The reasoning quickly becomes circular.

Performance-wise, what about it? In general, Canadian companies that pay a large dividend have not done better than the others.

For example, $10,000 invested in the Vanguard Canadian High Dividend Index ETF (VDY) fund in 2013 was worth about $23,500 at the start of 2022, including the reinvestment of dividends. The same amount invested in Canada’s largest companies in the iShares S&P/TSX 60 Index ETF (XIU) was also worth about $23,500.

Since 2022, high-dividend funds have been popular, and have performed slightly better (+0.56% per year) than the overall market.

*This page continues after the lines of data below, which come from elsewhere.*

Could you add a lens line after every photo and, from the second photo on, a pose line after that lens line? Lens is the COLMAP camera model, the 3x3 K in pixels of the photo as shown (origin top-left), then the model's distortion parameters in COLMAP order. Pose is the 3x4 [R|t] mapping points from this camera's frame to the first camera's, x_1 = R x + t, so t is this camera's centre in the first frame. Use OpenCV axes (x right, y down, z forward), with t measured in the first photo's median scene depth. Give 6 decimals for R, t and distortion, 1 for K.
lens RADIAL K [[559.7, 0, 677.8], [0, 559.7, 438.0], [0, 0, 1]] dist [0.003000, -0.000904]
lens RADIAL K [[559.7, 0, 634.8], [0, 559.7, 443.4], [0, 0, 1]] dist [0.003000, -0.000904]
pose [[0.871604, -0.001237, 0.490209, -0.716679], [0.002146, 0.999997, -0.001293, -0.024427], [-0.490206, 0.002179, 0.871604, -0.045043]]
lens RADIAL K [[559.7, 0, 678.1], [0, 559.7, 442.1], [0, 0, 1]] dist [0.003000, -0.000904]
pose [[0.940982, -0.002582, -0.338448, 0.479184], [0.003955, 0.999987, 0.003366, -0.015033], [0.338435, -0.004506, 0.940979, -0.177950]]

The future will tell us if this outperformance will continue, or if the return to the mean will take place.

I don’t deny that there are success stories with dividends. A patient investor who has invested for years in a company that pays a dividend (National Bank, for example) has experienced a high return. It’s always tricky to argue with success, but I would say that investing in a company is much more risky than buying the entire market, through an exchange-traded fund (ETF). And an investor who would have chosen another major bank (CIBC, for example) would have had a lower return, and therefore a completely different experience with dividends.

If you own ETFs or mutual funds, you are likely to receive a dividend, since your fund contains stocks of companies that pay dividends. Several brokerage platforms offer to reinvest it automatically and free of charge in units of the same fund, an option that I have personally chosen in all of my accounts (TFSA, RRSP, RESP, etc.).

That said, I’m not completely against dividend strategies. For example, if receiving dividends can psychologically help you to be patient and not sell your investments during a stock market crash, then they will have done important work.

No one should invest with the goal of being the richest person in the graveyard. The idea is to find the investment method that suits us and that we can follow – ideally for decades.

Last week, I invited you to share your biggest lessons in investing. Here are some of the responses received:

Marcel writes: “What I’ve learned with investments is that the more you touch them, the worse they go, considering human nature, my tendency to want to control everything and my fear of losing… From experience, I have realized that my returns were better when someone advised me than when I tried to manage everything alone, despite the fees paid to my advisor. »

Katherine writes, “One of the best investment tips is to invest a little each week, or consistently with direct debits. You just have to pay yourself first. We start with a small amount and increase over time. Once the habit is created, it is difficult to break it. »

Marc-André writes: “My lesson: Keep It Simple, Stupid. I started investing in 2020 and initially thought I saw golden opportunities everywhere I looked. Crypto, cannabis, energy, etc. My dreams quickly fell to terra firma, and my ego took a hit… I wasn’t the next Warren Buffett, after all… However, the “real” Warren taught me one thing : buy index funds and move on. Keeping it simple, investing for the long term and not being driven by emotions were my biggest lessons. »

The question of the week

Are you attracted to stocks that pay a big dividend?